If my reference to God makes you uncomfortable, that's not my intent. Feel free to substitute whatever name you choose to address the universal and omnipotent entity which is responsible for both the creation and maintenance of the universe. Whatever - or whoever - you wish to call it, it was present there on that day we said our farewells to a troubled young man who found life too overwhelming to face anymore. I watched as it moved people that were apart together again, bound by that sometimes very thin thread called "family."

We talked with one another, we remembered happy and sad times together, we laughed together, and of course we also cried together. Bottom line - we shared ourselves with each other once again, and each of us left with the realization that we are still collectively a family, and how foolish it can be to allow petty disagreements to destroy that.

More laughing, crying, and lots of hugging each other (even from some of the more "macho" type men who often scoff at such open show of affection). And then we all departed to our respective little corners of the universe, to resume our lives, feeling not only a loss, but some gain as well.

So that's a pretty long answer to a fairly simple question, "How are you doing?"

But I didn't think the short answer, "I'm doing fine, and better every day" would really tell the full story. Like I said in my first post on this blog, sometimes answers bring up more questions. But those are answers better left for another day. For now, I'll continue to accept the answers I've found, and will rely on my faith to provide still more, as it has many times so far in my life.
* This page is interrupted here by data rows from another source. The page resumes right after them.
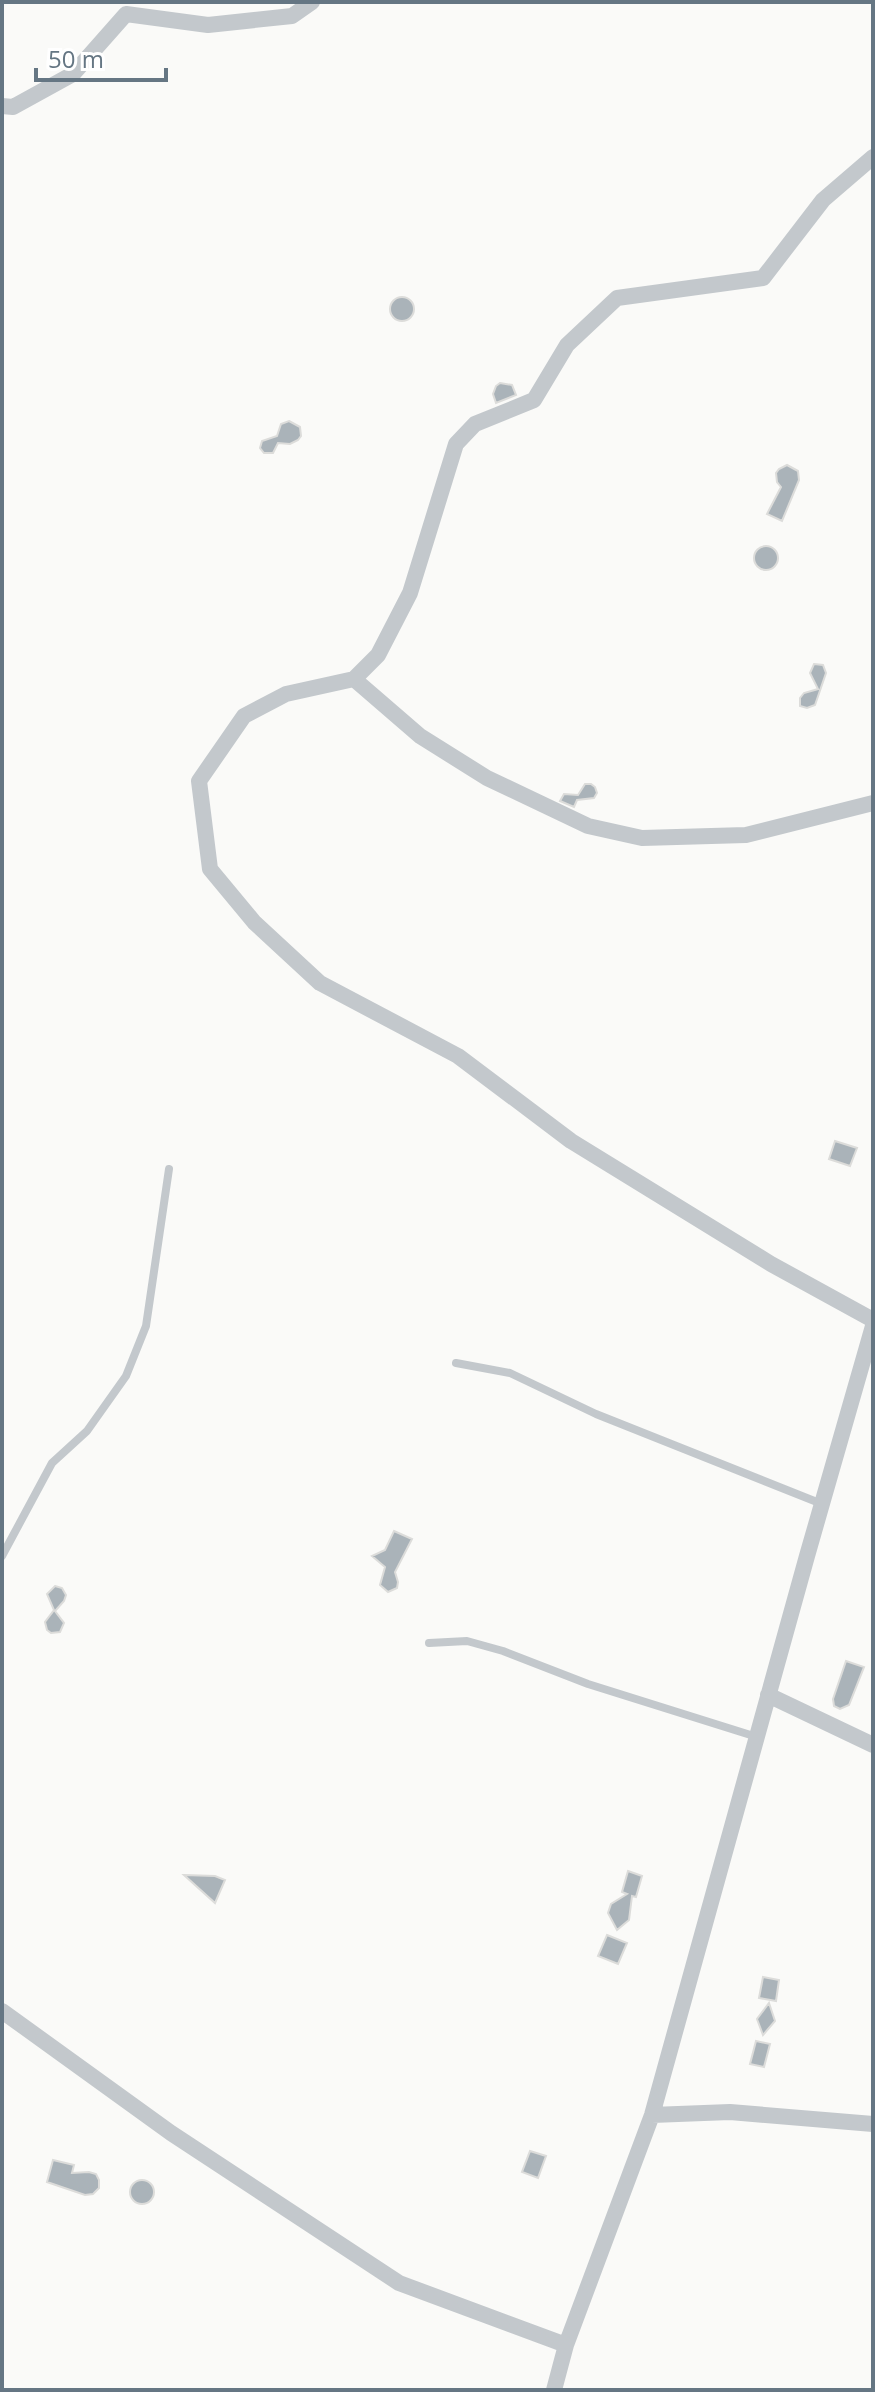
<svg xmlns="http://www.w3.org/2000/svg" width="875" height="2392" viewBox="0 0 875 2392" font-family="'Open Sans',sans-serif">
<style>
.building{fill:#aab3b9;stroke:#dcdcda;stroke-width:2}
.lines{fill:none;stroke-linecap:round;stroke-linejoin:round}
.lane{stroke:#c3c8cc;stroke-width:8}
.street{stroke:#c3c8cc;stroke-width:16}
</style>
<rect width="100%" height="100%" fill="#fafaf8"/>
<!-- building -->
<path class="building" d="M390 309a12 12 0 1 1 24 0a12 12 0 1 1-24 0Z
M 500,383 L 512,385 L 516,395 L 496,403 L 493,394 L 496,386 Z
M 289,421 L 300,427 L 301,436 L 298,440 L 290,444 L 278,443 L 273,453 L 264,453 L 260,448 L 262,441 L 277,436 L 281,424 Z
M 787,465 L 798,471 L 799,480 L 782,521 L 767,514 L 781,487 L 777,482 L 776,473 L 779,469 Z
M754 558a12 12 0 1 1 24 0a12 12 0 1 1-24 0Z
M 814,664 L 823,665 L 826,673 L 815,705 L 807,708 L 800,706 L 800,698 L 804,693 L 818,689 L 810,673 Z
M 585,784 L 591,784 L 595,787 L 597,793 L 594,798 L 577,800 L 574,807 L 560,801 L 564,794 L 578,795 Z
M 835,1141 L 857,1148 L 850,1166 L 829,1159 Z
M 394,1531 L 412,1539 L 395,1572 L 398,1582 L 397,1588 L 388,1592 L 380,1585 L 385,1567 L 372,1556 L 385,1550 Z
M 55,1586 L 62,1588 L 66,1595 L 64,1601 L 55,1611 L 64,1623 L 60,1632 L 51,1633 L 47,1630 L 45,1622 L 54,1610 L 47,1594 Z
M 846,1661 L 864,1667 L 849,1705 L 840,1709 L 834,1706 L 833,1699 Z
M 628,1871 L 642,1876 L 636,1897 L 632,1896 L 629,1920 L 617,1930 L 608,1913 L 611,1904 L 627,1894 L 622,1892 Z
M 184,1875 L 215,1876 L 225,1880 L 215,1903 Z
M 607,1935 L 627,1943 L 618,1964 L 598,1956 Z
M 763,1977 L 779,1980 L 776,2001 L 759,1998 Z
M 769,2003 L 775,2021 L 763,2035 L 757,2019 Z
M 756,2041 L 770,2044 L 764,2067 L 750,2064 Z
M 530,2151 L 546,2156 L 538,2178 L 522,2172 Z
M 53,2160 L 74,2165 L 72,2173 L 89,2172 L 96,2174 L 99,2180 L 99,2188 L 93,2194 L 85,2195 L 47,2182 Z
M130 2192a12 12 0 1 1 24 0a12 12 0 1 1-24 0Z"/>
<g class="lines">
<!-- lane -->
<path class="lane" d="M 456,1363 L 510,1373 L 596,1414 L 822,1504
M 2,1556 L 52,1463 L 87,1431 L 126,1376 L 146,1326 L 169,1169
M 429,1643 L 467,1641 L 503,1651 L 588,1684 L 757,1737"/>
<!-- street -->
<path class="street" d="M 2,106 L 13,107 L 73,74 L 126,14 L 208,25 L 292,16 L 312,2
M 873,157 L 823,200 L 763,278 L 617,298 L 567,345 L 534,400 L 475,424 L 456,444 L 410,593 L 378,655 L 354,679 L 286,694 L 244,716 L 199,781 L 210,869 L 254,922 L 320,983 L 458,1056 L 571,1141 L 771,1264 L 873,1320
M 354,679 L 420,736 L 487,778 L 588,826 L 642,838 L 746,835 L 873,803
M 768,1695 L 873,1745
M 2,2011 L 171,2133 L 399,2283 L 566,2345
M 652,2115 L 730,2112 L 873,2124
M 554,2390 L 566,2345 L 652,2115 L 807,1556 L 873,1326"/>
</g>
<!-- border -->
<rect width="875" height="2392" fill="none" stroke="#657683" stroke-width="8"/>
<!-- scale -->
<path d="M36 68v12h130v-12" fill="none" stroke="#657683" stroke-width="4"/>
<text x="48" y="68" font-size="24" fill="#657683" stroke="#ffffff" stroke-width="6" paint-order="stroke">50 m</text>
</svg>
My profoundest thanks to those of you who offered your support though this whole experience. It has had more effect than you may realize - I honestly felt your presence there, and you have our heartfelt gratitude for that.

And thanks for bearing with me as I write about this, but it was something that I felt moved to share. That's what friends do, and I realize that I have many more friends than I thought I did just a very short time ago.

Footnote: The cycle of life continues! We were just informed by our son that we are going to become grandparents again in September (this will be our 4th)!

Life is a wild ride! There are "ups" that are worth riding thru the "downs" to get to. Just hang on and enjoy the ride while it lasts - it'll be over soon enough, and there's lots to do between now and then!